• Text passage
Social Forestry: Taking Pressure off Natural Forests
The term Social Forestry was introduced in 1976 by the National Commission on Agriculture.
Core Idea
- Use unused, fallow, and degraded lands
- Meet local needs → fuelwood, fodder, timber
- Reduce pressure on natural forests
- Formal recognition of community forest rights
Components of Social Forestry
- Farm Forestry
→ Trees grown by individual farmers (commercial & non-commercial) - Community Forestry
→ Trees on community land for collective benefit
→ Government supplies seedlings & fertilisers - Extension Forestry
→ Trees along roads, canals, railways, wastelands
→ Woodlots on panchayat and government lands - Agroforestry
→ Trees integrated with crops or on farm boundaries
⚠️ Social forestry suffers from similar problems as JFM — governance, incentives, and participation gaps.
Compensatory Afforestation (CA)
What it is?
Under the Forest (Conservation) Act, 1980:
Basic Rule: When forest land is diverted for non-forest purposes:
→ Plant equal area of non-forest (revenue) land, OR
→ Double the area of degraded forest land
Process
- Project proponent identifies CA land
- State Forest Department approves
- Proponent pays → Net Present Value (NPV) of forests
- Funds transferred to Forest Department for plantations
📌 Since 2019, CA is allowed on forest land with crown density < 40%.
Compensatory Afforestation Fund (CAF) Act, 2016
The CAF Act gave legal backing to CAMPA.

• Problem A
Duplicate everything in the social forestry notes from "What it is?" down to "backing to CAMPA.".
• Problem B
Finish out the next part of the social forestry and compensatory afforestation notes, continuing on from the last line shown.

• Raw records

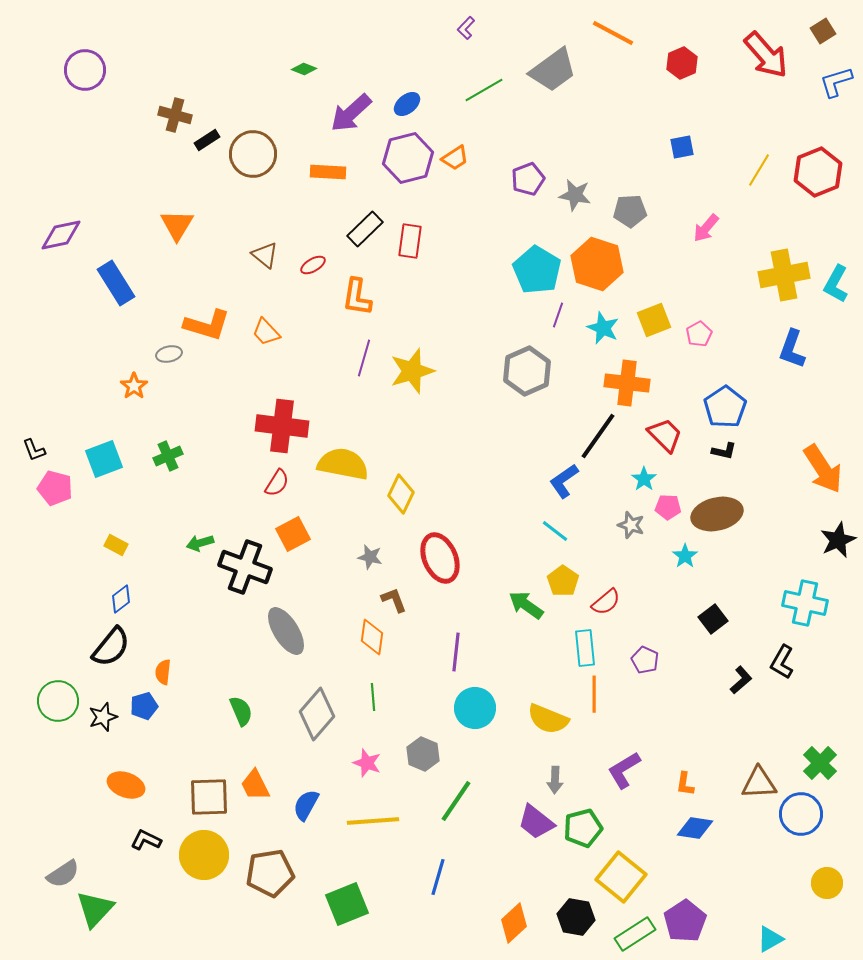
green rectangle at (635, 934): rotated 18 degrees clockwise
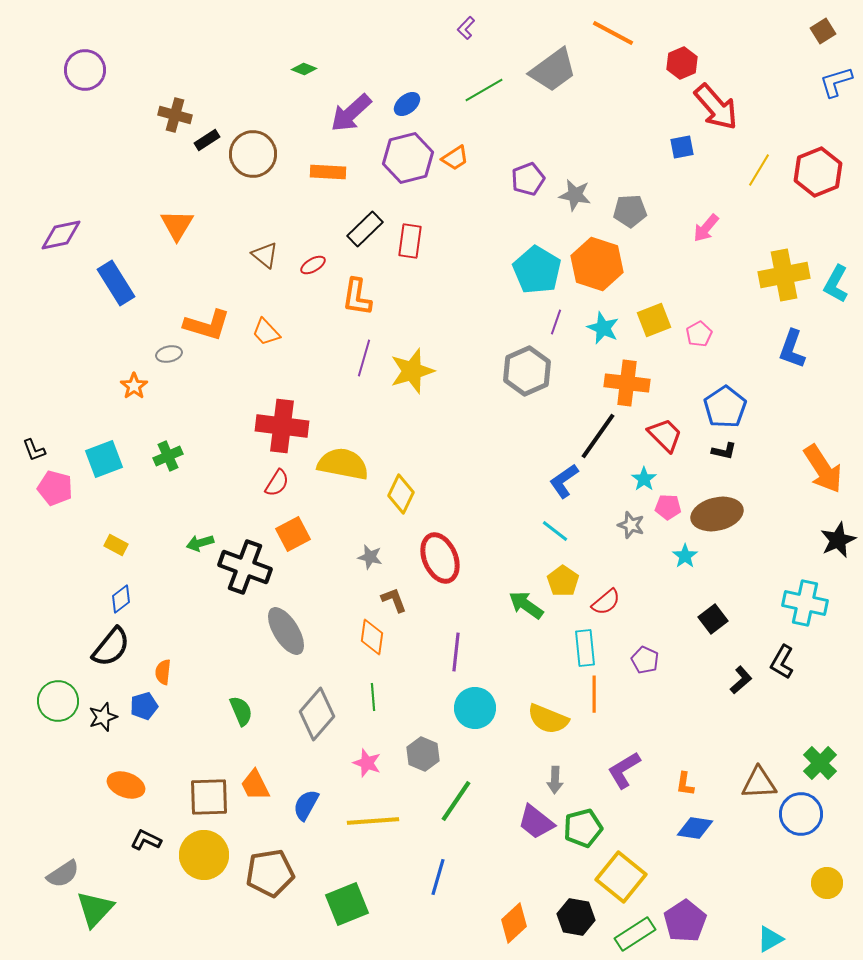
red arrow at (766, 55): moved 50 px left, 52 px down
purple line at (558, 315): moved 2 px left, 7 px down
--
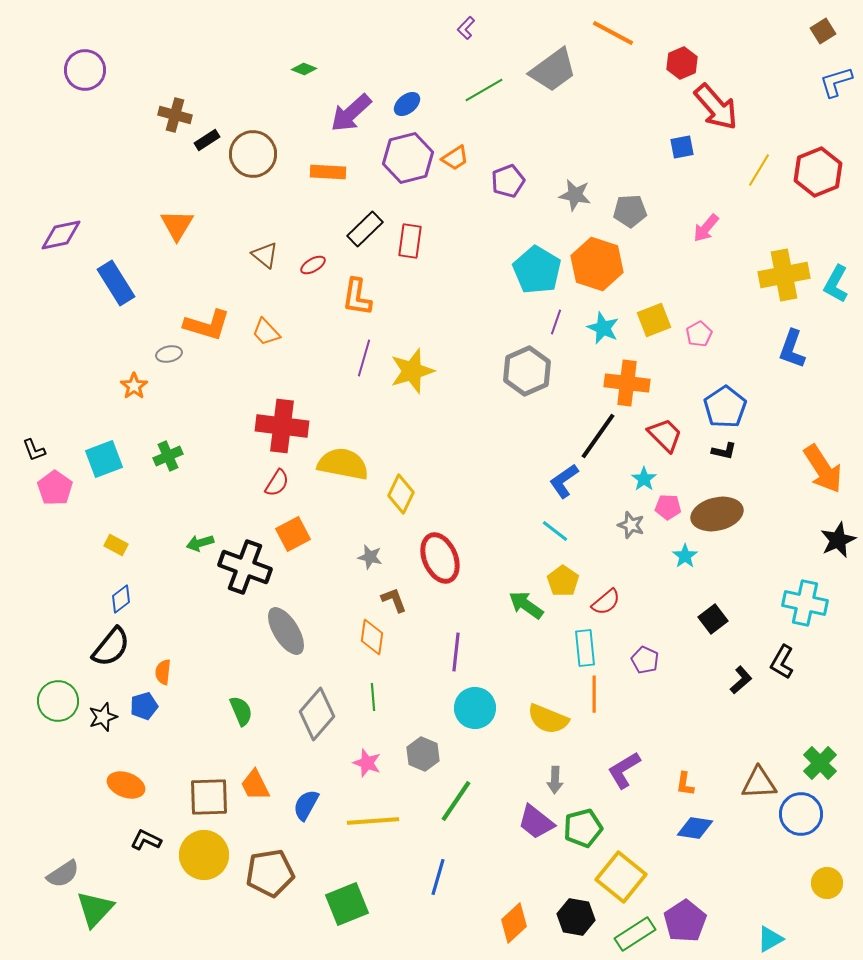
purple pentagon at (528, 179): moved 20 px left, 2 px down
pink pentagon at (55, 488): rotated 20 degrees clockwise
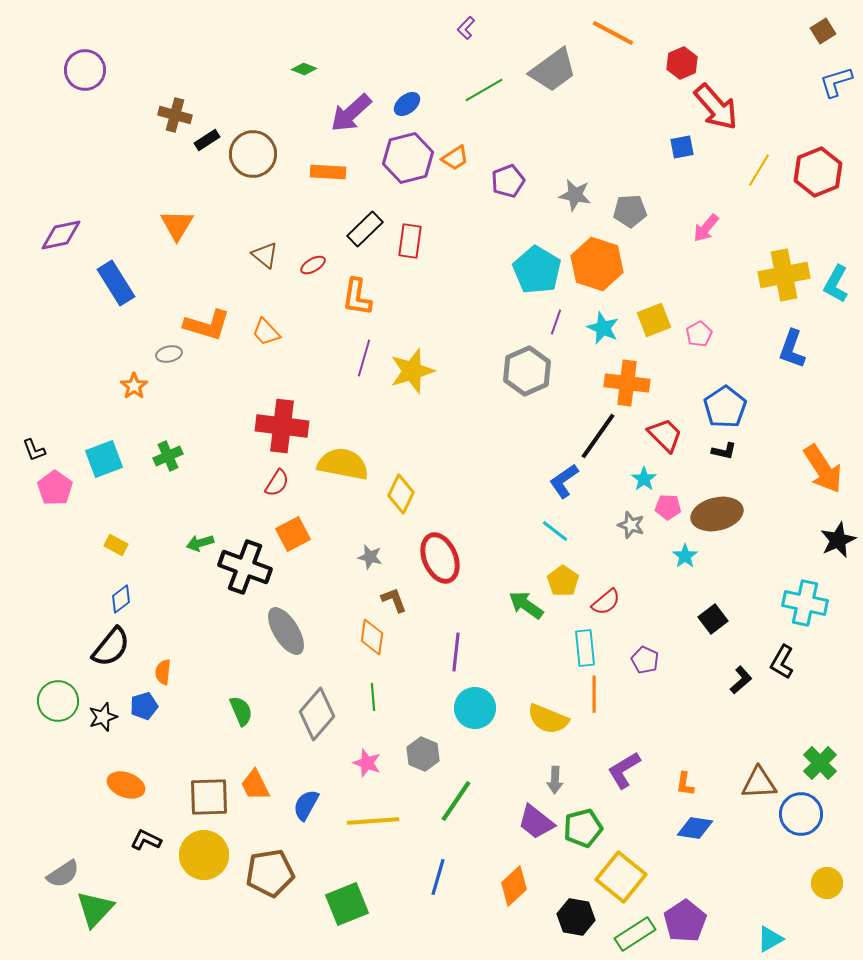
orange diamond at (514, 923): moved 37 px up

• Output A
What it is?
Under the Forest (Conservation) Act, 1980:
Basic Rule: When forest land is diverted for non-forest purposes:
→ Plant equal area of non-forest (revenue) land, OR
→ Double the area of degraded forest land
Process
- Project proponent identifies CA land
- State Forest Department approves
- Proponent pays → Net Present Value (NPV) of forests
- Funds transferred to Forest Department for plantations
📌 Since 2019, CA is allowed on forest land with crown density < 40%.
Compensatory Afforestation Fund (CAF) Act, 2016
The CAF Act gave legal backing to CAMPA.

• Output B
Institutional Framework
- Compensatory Afforestation Fund Management and Planning Authority (CAMPA)
- National Advisory Council headed by Union Environment Minister
- State CAMPA bodies implement projects
Funds Structure
- National CAF: 10%
- State CAFs: 90%
- Stored under Public Account (not Consolidated Fund)
Use of Funds
- Compensatory afforestation
- Assisted natural regeneration
- Catchment area treatment
- Wildlife protection
- Relocation from Protected Areas
- Human–wildlife conflict management
- Awareness & training
- Wood-saving devices
Net Present Value (NPV)
- Recognises that forests provide long-term ecosystem services
- Newly planted forests cannot immediately replace:
- Carbon sequestration
- Soil conservation
- Water recharge
- Biodiversity
- Hence, developers must pay for the lost ecological value
Problems with Compensatory Afforestation
Despite huge funds, CA faces serious criticism:
- Greenwashing: Legalising forest destruction by “planting elsewhere”
- Low fund utilisation
- Non-availability of suitable land
- Fragmented plantations instead of contiguous forests
- Monoculture plantations → poor biodiversity & resilience
- Biotic pressure from grazing and human settlements
- Negative edge effects:
- Fragmentation of habitats
- Damage to biodiversity corridors
📌 Carbon Insight:
- Highest carbon storage → species-rich evergreen forests
- Eucalyptus → low carbon storage
- Teak → comparable to deciduous forests
Green Credit Scheme
At the heart of this discussion is the Forest Advisory Committee (FAC) — the apex body under the Ministry of Environment, Forest and Climate Change (MoEFCC) that examines proposals for diversion of forest land.
What has FAC Approved?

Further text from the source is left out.